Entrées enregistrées

..............................

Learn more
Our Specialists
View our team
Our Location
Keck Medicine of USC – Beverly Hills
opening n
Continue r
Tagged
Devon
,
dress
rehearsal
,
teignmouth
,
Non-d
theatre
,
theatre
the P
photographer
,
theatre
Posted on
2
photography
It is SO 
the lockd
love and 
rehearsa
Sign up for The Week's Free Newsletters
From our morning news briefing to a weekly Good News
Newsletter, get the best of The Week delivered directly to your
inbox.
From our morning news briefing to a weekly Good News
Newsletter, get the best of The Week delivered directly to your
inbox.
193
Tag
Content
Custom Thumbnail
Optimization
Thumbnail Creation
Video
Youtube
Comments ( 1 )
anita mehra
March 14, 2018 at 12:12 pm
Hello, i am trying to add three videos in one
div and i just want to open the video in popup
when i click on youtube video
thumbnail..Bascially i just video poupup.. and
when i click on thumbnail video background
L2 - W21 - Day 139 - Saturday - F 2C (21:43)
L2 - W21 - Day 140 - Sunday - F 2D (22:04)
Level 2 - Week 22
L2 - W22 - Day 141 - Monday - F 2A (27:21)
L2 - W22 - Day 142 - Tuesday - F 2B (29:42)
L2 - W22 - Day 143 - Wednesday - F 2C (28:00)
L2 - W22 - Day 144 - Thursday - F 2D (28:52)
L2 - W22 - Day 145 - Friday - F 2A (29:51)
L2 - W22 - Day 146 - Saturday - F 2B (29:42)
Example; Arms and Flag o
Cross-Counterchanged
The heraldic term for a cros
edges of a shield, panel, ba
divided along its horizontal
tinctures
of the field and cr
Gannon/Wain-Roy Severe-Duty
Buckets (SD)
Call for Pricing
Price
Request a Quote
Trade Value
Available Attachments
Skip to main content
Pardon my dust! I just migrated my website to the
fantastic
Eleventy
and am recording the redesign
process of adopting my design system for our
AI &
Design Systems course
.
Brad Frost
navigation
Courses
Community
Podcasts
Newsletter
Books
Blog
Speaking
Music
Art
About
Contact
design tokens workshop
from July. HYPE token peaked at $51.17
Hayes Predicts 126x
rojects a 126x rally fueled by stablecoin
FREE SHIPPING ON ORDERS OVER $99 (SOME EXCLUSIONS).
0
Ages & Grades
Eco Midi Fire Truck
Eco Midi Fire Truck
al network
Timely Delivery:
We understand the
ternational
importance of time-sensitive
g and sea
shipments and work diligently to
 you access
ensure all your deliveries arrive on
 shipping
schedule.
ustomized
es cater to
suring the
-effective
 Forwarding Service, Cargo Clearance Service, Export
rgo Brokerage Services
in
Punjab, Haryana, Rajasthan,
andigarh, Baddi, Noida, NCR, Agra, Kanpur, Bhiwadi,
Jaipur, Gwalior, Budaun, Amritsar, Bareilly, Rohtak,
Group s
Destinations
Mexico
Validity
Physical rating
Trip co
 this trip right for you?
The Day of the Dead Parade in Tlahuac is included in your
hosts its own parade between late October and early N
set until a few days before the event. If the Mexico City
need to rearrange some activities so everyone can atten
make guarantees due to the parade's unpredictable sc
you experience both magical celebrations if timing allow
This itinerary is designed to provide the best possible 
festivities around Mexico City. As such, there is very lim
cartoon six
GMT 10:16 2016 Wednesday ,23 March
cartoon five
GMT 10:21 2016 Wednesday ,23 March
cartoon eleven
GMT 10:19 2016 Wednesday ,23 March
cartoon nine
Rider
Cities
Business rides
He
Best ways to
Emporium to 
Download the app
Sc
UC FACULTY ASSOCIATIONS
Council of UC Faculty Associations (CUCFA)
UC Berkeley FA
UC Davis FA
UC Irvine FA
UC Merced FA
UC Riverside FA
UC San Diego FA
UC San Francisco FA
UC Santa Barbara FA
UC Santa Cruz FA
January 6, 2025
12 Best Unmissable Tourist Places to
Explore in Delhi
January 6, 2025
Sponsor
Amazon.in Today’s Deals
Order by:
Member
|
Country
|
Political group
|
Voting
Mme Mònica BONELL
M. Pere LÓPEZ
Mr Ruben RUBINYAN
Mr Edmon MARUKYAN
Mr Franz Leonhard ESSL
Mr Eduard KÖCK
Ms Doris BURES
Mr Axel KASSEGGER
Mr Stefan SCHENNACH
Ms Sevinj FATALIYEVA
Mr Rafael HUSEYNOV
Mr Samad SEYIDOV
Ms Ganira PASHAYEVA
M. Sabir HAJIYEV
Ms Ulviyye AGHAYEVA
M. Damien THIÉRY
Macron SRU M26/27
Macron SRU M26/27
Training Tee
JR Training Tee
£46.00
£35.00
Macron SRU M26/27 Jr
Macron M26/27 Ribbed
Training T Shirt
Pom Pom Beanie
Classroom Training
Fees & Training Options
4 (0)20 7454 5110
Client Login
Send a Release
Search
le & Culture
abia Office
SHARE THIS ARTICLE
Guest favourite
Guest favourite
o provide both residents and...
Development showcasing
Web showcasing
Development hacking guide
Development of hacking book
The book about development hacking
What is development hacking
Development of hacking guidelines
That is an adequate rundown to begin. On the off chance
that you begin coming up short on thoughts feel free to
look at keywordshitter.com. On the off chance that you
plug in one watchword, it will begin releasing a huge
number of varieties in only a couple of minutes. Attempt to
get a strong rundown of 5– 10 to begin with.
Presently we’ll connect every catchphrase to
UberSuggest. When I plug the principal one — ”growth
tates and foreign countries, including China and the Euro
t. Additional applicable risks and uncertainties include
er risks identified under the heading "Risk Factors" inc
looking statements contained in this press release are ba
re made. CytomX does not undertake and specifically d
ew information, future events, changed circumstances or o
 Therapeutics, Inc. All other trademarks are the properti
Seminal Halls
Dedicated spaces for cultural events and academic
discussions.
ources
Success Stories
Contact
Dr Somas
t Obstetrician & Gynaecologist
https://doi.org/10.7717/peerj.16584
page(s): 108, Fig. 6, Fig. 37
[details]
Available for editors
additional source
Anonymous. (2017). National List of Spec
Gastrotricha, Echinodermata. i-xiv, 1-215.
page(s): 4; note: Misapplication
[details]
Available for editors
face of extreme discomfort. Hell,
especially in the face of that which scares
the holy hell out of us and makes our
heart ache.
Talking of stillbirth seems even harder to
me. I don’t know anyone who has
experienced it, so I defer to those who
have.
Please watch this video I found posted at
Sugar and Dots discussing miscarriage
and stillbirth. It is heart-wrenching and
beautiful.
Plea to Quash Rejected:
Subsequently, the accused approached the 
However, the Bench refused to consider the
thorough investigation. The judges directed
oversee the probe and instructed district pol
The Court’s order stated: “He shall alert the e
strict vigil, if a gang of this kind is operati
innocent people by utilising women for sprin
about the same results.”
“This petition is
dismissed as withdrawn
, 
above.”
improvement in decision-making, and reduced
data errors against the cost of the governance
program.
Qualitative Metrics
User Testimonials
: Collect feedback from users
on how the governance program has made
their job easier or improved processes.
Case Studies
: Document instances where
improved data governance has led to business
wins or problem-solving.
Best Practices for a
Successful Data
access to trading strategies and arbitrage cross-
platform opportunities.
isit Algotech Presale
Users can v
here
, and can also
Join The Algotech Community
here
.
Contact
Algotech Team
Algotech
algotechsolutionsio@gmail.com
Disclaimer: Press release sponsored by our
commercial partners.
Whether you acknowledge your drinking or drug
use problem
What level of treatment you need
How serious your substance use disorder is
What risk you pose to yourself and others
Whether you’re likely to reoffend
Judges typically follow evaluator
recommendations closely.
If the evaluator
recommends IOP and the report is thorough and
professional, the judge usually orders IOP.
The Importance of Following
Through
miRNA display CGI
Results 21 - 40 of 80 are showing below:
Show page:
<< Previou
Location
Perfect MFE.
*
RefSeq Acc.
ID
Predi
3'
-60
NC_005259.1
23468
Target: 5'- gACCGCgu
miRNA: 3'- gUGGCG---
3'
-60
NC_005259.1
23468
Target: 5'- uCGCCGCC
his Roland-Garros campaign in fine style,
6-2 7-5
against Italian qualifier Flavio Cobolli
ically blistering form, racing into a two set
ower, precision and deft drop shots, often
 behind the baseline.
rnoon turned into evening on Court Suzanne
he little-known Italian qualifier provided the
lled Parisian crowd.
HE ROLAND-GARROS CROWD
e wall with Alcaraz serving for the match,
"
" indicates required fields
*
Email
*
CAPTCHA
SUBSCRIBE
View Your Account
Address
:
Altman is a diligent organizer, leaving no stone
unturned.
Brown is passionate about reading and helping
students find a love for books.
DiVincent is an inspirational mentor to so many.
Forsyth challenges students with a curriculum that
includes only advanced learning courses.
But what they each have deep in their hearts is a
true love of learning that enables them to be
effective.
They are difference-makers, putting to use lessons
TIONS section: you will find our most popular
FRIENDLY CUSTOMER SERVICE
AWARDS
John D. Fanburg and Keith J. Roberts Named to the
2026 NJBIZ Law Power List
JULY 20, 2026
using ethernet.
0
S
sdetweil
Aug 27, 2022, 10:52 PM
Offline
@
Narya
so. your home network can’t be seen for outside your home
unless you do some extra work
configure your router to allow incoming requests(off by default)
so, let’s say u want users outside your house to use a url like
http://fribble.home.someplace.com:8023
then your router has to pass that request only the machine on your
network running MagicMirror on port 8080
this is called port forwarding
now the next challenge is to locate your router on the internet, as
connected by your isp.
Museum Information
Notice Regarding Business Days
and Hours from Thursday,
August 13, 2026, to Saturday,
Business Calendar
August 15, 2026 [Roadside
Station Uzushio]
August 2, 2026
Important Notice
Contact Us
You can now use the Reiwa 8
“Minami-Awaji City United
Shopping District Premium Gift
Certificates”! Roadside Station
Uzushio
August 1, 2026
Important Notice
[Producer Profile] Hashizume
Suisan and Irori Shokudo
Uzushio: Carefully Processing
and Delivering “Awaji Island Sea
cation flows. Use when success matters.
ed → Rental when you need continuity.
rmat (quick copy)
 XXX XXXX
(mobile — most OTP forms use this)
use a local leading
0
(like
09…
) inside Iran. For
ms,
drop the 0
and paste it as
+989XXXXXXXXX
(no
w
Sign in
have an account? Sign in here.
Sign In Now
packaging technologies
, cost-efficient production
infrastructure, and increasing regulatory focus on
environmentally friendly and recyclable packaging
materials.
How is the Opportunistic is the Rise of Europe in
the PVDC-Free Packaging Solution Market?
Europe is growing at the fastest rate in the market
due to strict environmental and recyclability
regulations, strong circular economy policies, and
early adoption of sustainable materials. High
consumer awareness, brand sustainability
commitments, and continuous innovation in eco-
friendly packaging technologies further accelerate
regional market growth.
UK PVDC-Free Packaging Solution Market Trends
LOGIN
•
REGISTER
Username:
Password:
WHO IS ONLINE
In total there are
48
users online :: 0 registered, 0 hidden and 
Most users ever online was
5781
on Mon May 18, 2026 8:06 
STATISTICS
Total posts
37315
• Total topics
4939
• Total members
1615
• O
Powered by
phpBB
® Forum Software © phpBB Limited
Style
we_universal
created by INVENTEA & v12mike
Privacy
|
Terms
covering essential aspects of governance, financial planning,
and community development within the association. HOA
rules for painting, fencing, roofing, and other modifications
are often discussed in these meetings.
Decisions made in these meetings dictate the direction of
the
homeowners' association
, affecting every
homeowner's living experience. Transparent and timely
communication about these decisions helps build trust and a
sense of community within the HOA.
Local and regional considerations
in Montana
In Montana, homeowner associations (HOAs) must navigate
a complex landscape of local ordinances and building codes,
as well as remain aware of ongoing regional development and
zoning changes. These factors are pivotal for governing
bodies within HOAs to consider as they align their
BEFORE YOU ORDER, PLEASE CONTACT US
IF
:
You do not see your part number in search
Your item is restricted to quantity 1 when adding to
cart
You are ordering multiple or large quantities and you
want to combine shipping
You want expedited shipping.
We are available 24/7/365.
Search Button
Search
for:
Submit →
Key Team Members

..............................

_Consigne_:
Recopiez les lignes des données depuis le début jusqu'à la ligne contenant « Cross-Counterchanged », celle-ci comprise.

_Corrigé_:
Learn more
Our Specialists
View our team
Our Location
Keck Medicine of USC – Beverly Hills
opening n
Continue r
Tagged
Devon
,
dress
rehearsal
,
teignmouth
,
Non-d
theatre
,
theatre
the P
photographer
,
theatre
Posted on
2
photography
It is SO 
the lockd
love and 
rehearsa
Sign up for The Week's Free Newsletters
From our morning news briefing to a weekly Good News
Newsletter, get the best of The Week delivered directly to your
inbox.
From our morning news briefing to a weekly Good News
Newsletter, get the best of The Week delivered directly to your
inbox.
193
Tag
Content
Custom Thumbnail
Optimization
Thumbnail Creation
Video
Youtube
Comments ( 1 )
anita mehra
March 14, 2018 at 12:12 pm
Hello, i am trying to add three videos in one
div and i just want to open the video in popup
when i click on youtube video
thumbnail..Bascially i just video poupup.. and
when i click on thumbnail video background
L2 - W21 - Day 139 - Saturday - F 2C (21:43)
L2 - W21 - Day 140 - Sunday - F 2D (22:04)
Level 2 - Week 22
L2 - W22 - Day 141 - Monday - F 2A (27:21)
L2 - W22 - Day 142 - Tuesday - F 2B (29:42)
L2 - W22 - Day 143 - Wednesday - F 2C (28:00)
L2 - W22 - Day 144 - Thursday - F 2D (28:52)
L2 - W22 - Day 145 - Friday - F 2A (29:51)
L2 - W22 - Day 146 - Saturday - F 2B (29:42)
Example; Arms and Flag o
Cross-Counterchanged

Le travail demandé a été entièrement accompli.